Recensendo l'album precedente scrivevamo: “Provo a esagerare: ci sono persino Grignani e Vasco Rossi tra le suggestioni. Bestemmie a parte, la maturazione ha portato meno guizzi, meno sorprese”. Cinque anni dopo più che blasfema, quell'affermazione appare lungimirante: infatti è esattamente così che suona il “nuovo” Bugo, come un Vasco Rossi invecchiato bene, o non invecchiato affatto, o come un Grignani capace di gestire meglio le nevrosi. A cui si potrebbe aggiungere il Luca Carboni di “Mare mare”, ma anche – perdonate me per la bestemmia stavolta – il Nek in cassa dritta del penultimo Sanremo.
Come se avesse intenzione di vincere il Festivalbar, come se volesse stare nella colonna sonora di un film dei Vanzina simpatici, come se andasse in giro per l'Italia in sella a un Ciao connesso ai social, come se, anche mentre i cantautori fanno a gara di giochi di parole e citazioni argute, per scrivere una canzone d'amore bastasse scrivere “sei la donna più bella che c'è”, il nostro mette giù dodici pezzi di uno spavaldo e immediato italo-rock che sarebbe stato a suo perfetto agio in un juke box in compagnia dei nomi già citati nonché dei gruppi funkettosi, new-romantic, synth-pop e hard rock cotonato che allietavano i nostri pomeriggi sul muretto.

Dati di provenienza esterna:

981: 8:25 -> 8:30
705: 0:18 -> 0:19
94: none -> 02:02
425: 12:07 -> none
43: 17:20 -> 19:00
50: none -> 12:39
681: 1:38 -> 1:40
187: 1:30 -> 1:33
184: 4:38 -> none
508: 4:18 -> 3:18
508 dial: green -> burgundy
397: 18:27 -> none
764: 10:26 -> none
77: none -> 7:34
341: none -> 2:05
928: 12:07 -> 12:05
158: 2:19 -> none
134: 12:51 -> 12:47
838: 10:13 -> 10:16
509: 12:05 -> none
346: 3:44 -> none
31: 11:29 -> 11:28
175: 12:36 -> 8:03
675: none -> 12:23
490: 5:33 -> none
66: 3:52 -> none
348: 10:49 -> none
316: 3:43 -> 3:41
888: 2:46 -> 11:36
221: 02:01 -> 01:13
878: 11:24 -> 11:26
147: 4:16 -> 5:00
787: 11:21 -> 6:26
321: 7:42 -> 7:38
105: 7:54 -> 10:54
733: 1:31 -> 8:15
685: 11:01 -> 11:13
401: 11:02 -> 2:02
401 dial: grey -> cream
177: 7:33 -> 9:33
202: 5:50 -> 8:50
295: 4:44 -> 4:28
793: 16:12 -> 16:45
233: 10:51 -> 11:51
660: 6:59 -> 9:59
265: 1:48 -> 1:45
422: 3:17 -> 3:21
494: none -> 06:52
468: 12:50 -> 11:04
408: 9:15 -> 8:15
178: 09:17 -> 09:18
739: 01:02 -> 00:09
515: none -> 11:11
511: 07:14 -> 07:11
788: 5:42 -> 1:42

Cosa che in questi tempi di fiero revivalismo alla Thegiornalisti potrebbe suonare molto cool, ma in realtà l'impressione è che a lui non gliene freghi davvero niente di essere o sembrare alla moda, che tutto quello che gli interessa sia "rifiutare la tua/mia/nostra realtà e sostituirla con la sua", come recita l'iniziale (e strumentale, tranne per questa dichiarazione) "Radio Bugo". E che sia vero o no è quest'impressione il valore aggiunto del disco.